Preliminary Introduction to Virtual Prototyping of Jet Engine Components by Means of Aerodynamic Design

The goal of the present paper is to provide a short introduction about the ongoing research project in conjunction with virtual prototyping of jet engine components. Several sampling phases can be omitted by computational technology and so significant amount of cost, time and capacity can be saved. Although the steps of the presented process are performed for the components belong to different applications, it can be extended and used for certain engine and its parts also. A concentrated parameter distribution-type method has been developed and implemented to analyse the thermodynamic characteristics of a jet engine by considering the expected specification. Mass and energy balance with realistic thermodynamic conditions are applied in the analytical approach. Mean line design of the compressor and turbine unit can be performed, by which the geometrical sizes of the compressor and turbine will be the output of the method following the 3D extension of the blading. Based on the available dimensions, including the other components, the 3D model of the gas turbine can be prepared in a CAD software.
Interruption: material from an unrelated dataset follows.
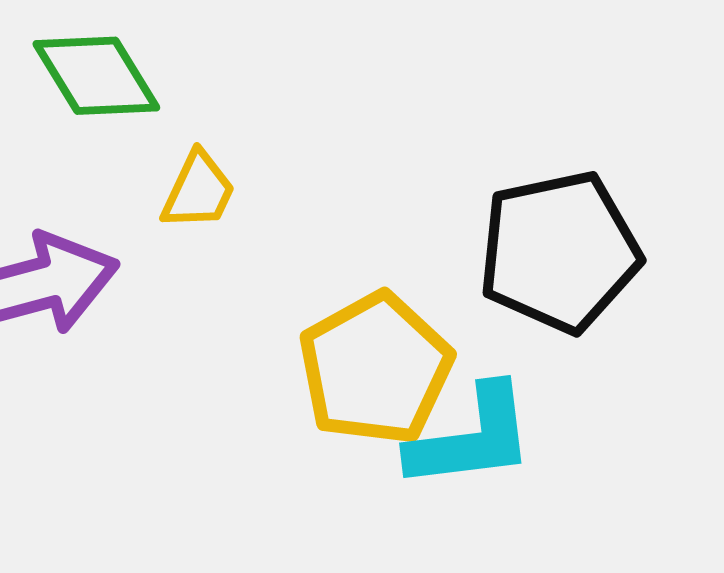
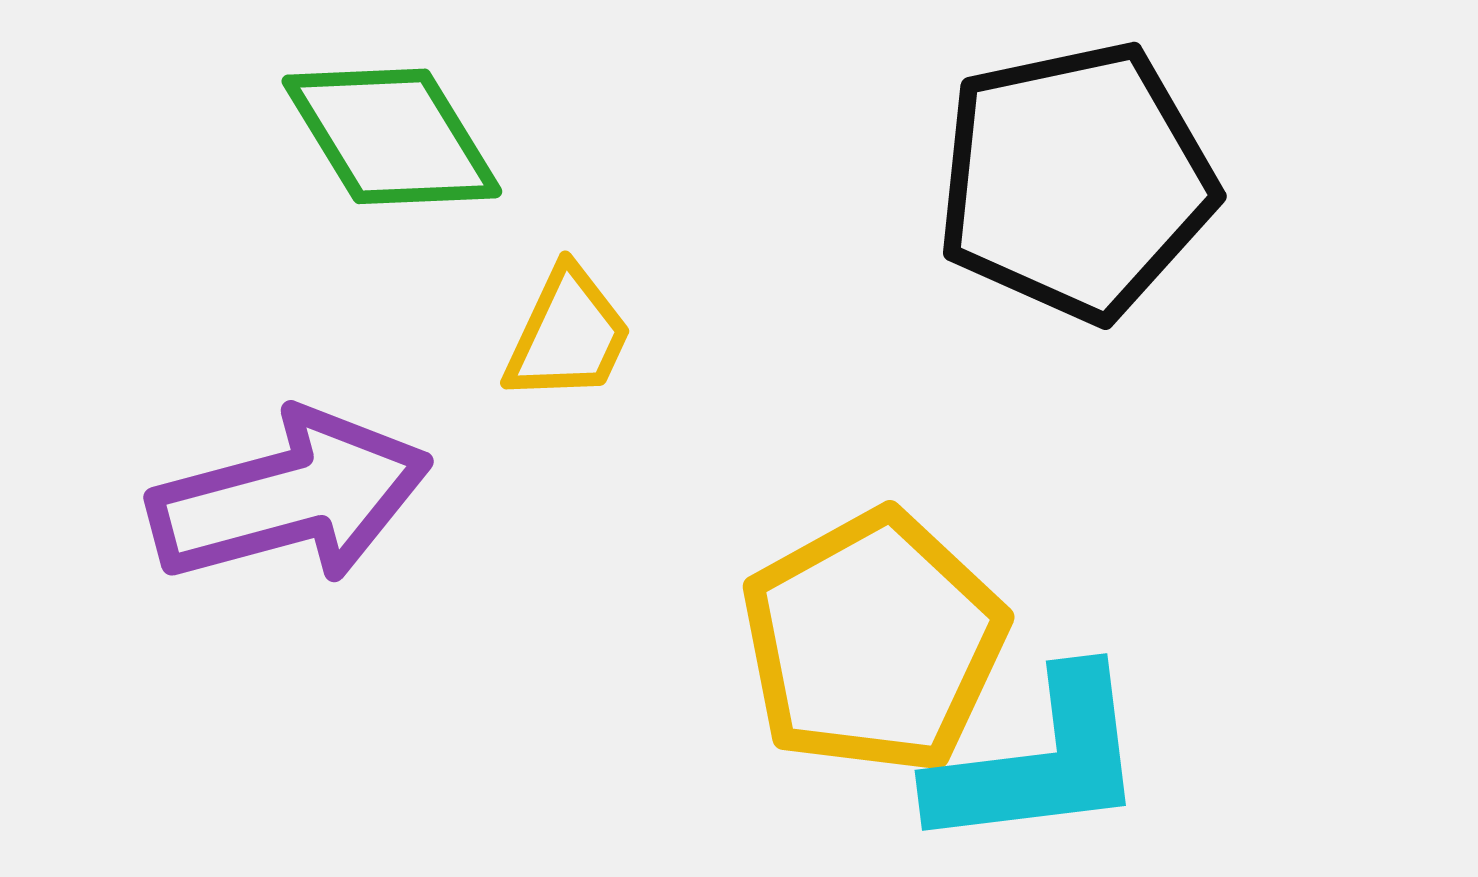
black pentagon: (559, 252) -> (1076, 181), moved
Following the verification of the design, CFD analyses can help to crosscheck the differences between the expected and the computed characteristics of the engine. The results of the simulations can be compared with the available measured and/or previously calculated data for validation and verification purposes and conclusions can be drawn about the accuracy and the efficiency of the used analytical and numerical methods. Inverse design method is a preferable tool to increase static pressure rise, the mass flow rate per unit length in the vanned diffuser of the compressor unit. The results of the inverse design method can be verified by a commercial CFD code via specific test case.